The framework targets datacenter-grade accelerator cards/platforms.
The framework provides abstractions that provide some form of portability between such cards/platforms.
As shown in the table, there are currently a small number of other frameworks that adhere to these criteria. TaPaSCo  allows designers to easily set up systems that perform several hardware-accelerated tasks in parallel. It is in some sense complementary to Fletcher, since (as will be discussed again later) Fletcher provides an AXI4 top level for memory access, alongside an AXI4-lite for the control path of the kernel, exactly fitting the integration style of TaPaSCo’s processing elements. TaPaSCo furthermore allows design-space exploration to find optimal macroscopic configurations of the parallel kernels, a feature that Fletcher does not have. It also allows to target a wide variety of (mainly embedded-oriented, but some datacenter-grade) FPGA accelerator cards, although currently only those that contain Xilinx FPGAs.

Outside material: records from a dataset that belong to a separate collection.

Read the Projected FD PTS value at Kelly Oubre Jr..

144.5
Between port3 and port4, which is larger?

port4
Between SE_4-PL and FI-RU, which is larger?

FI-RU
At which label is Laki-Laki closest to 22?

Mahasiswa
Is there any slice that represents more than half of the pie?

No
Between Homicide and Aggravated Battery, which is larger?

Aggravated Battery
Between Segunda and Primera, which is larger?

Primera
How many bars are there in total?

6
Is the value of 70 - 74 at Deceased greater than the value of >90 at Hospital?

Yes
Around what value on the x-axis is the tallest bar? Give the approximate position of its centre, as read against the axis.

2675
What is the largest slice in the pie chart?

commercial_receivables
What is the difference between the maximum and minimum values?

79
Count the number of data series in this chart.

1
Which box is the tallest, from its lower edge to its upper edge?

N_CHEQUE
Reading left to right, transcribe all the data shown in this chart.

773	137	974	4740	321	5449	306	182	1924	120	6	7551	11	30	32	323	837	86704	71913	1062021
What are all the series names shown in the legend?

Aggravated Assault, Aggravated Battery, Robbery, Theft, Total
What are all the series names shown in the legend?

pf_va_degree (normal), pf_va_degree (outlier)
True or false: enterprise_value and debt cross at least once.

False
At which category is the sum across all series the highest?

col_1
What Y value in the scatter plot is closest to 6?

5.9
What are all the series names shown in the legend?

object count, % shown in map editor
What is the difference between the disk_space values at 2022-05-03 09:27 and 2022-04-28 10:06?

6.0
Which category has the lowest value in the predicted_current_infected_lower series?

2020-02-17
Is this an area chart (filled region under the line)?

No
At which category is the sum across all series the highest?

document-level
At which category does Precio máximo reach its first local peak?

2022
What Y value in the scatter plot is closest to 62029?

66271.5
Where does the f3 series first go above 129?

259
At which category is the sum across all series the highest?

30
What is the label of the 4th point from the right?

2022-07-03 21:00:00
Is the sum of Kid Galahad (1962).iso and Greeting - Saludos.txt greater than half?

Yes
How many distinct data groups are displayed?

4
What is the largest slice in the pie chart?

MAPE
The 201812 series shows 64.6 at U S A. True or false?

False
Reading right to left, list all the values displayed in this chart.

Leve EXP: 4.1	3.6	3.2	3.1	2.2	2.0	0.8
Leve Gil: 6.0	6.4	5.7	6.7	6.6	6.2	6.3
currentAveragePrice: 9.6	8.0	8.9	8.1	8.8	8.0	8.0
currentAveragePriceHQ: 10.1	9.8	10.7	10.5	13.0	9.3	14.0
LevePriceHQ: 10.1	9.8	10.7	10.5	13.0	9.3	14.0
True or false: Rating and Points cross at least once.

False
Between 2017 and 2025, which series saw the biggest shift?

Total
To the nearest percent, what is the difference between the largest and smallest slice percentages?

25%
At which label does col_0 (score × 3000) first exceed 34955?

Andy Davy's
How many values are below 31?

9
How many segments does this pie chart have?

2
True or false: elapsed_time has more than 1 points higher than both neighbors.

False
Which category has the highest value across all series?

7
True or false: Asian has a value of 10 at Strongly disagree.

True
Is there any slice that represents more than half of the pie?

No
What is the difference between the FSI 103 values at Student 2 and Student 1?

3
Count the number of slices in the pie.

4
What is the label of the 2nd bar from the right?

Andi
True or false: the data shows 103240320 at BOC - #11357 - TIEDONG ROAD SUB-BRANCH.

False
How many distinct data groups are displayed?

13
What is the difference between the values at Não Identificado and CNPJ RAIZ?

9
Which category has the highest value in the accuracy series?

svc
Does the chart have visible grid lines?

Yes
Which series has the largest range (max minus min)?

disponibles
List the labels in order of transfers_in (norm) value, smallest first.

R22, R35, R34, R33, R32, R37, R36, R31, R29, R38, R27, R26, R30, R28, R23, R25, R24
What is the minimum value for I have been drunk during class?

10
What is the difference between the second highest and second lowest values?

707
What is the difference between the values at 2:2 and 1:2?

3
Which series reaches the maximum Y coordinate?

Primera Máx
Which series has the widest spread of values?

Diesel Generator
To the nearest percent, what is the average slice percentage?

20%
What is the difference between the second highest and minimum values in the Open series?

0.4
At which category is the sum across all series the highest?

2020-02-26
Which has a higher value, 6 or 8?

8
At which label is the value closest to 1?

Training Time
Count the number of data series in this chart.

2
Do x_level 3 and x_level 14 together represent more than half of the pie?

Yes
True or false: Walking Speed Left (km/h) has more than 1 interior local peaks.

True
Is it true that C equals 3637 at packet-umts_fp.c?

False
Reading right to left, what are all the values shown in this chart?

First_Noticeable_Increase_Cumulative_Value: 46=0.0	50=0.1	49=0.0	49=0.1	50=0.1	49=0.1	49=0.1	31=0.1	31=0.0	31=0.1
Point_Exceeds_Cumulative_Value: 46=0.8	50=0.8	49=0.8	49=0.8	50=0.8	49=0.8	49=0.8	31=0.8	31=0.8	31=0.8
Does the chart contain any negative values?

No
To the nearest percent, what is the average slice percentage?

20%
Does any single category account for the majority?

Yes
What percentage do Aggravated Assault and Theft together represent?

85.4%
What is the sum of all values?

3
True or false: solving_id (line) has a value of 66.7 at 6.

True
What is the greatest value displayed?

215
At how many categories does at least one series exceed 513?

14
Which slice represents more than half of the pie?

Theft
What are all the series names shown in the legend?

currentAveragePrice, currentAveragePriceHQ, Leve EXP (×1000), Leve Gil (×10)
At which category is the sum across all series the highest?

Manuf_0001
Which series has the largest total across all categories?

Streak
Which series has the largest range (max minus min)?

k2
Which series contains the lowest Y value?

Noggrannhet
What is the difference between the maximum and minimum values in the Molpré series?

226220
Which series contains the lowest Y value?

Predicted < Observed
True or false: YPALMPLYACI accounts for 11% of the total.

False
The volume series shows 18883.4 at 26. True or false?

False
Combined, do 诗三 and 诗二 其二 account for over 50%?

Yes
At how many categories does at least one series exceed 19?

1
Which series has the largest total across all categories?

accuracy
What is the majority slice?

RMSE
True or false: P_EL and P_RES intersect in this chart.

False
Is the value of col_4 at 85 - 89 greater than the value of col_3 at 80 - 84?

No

Spatial  is mainly a domain-specific language embedded in Scala, tightly connected to the Chisel hardware description language . The language provides a very high level of abstraction to design accelerators and targets not only various FPGA accelerator platforms (of both Intel and Xilinx), but also CGRA-like and ASIC targets. Aside from not being a language itself, Fletcher differs from Spatial in the sense that it is less generic, and focuses only on abstractions to easily and efficiently access tabular data structures described in Arrow.
OC-Accel , the successor of CAPI SNAP, does adhere to the criteria described, although it is still somewhat platform-specific, since it allows to target FPGA accelerator systems that have an OpenCAPI  enabled host system, typically found only in contemporary POWER systems. OC-Accel is a target for Fletcher, aside from AWS EC2 F1 and Xilinx Alveo cards. We conclude the comparison by mentioning that Fletcher is a more domain-specific solution that only works for the tabular data structures of Apache Arrow. This prevents Fletcher from being used in other domains, although the lessons learned are of value when creating similar frameworks for other domains.